# Child Friendly Friday Brunches



## MissS_185 (Feb 23, 2012)

Does anyone know of any good places for Friday Brunch that are also child friendly? Trying to organise a brunch and some friends have children they'd like to bring!


----------



## rsinner (Feb 3, 2009)

MissS_185 said:


> Does anyone know of any good places for Friday Brunch that are also child friendly? Trying to organise a brunch and some friends have children they'd like to bring!


During Ramadan ?


----------



## MissS_185 (Feb 23, 2012)

No it's for a week after Ramadan!


----------



## IQ2012 (Feb 14, 2012)

MissS_185 said:


> No it's for a week after Ramadan!


Try Time Out Dubai, it usually has good suggestions/ideas for brunches/venues under different headings/criteria


----------



## suzimack (Nov 29, 2011)

Movenpick at JBR do a very child friendly brunch - burgers, chicken nuggets, pizza ... And a chocolate fountain!!!! Fun for all the family!!!!


----------



## furryboots (Jul 31, 2009)

Bubbalicious at The Westin has lots of activities for kids including a petting zoo.

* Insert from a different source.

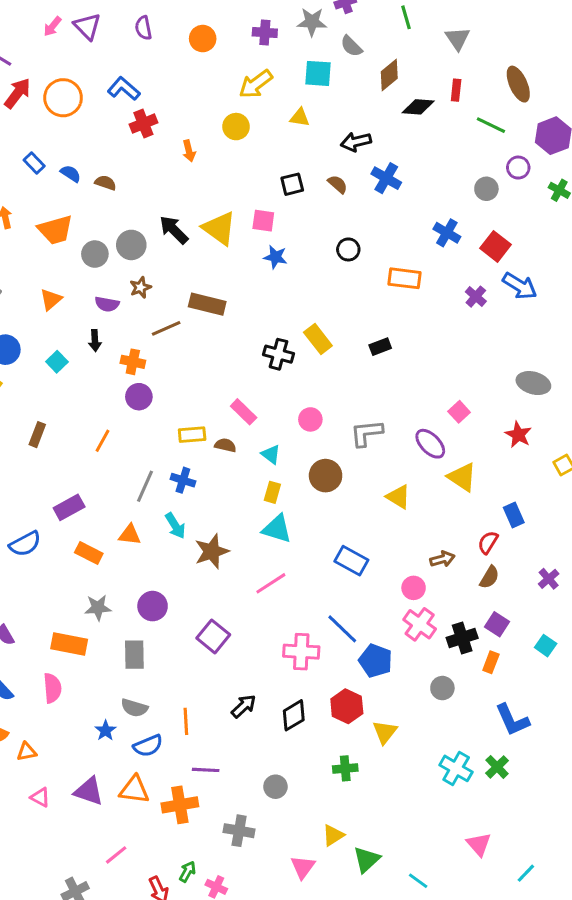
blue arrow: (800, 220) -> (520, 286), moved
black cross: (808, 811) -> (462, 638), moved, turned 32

Downside is the price. Bubbly brunch is now AED595 and IMO they are now trying to compete with the likes of Yalumba with drink stations dotted around the place (I guess they would use this to justify the AED100 increase).


----------



## DeanT (Apr 15, 2012)

furryboots said:


> Bubbalicious at The Westin has lots of activities for kids including a petting zoo.
> 
> Downside is the price. Bubbly brunch is now AED595 and IMO they are now trying to compete with the likes of Yalumba with drink stations dotted around the place (I guess they would use this to justify the AED100 increase).


I took the mrs and 2 year old to bubblicious a few weeks ago. very expensive, but the service and selection of food is amazing. they have a little play area, a petting zoo and they had a chinese acrobatic act too.

However! My 2 year old son decided to sleep through most of it - so I definitely didn't get my money's worth!


----------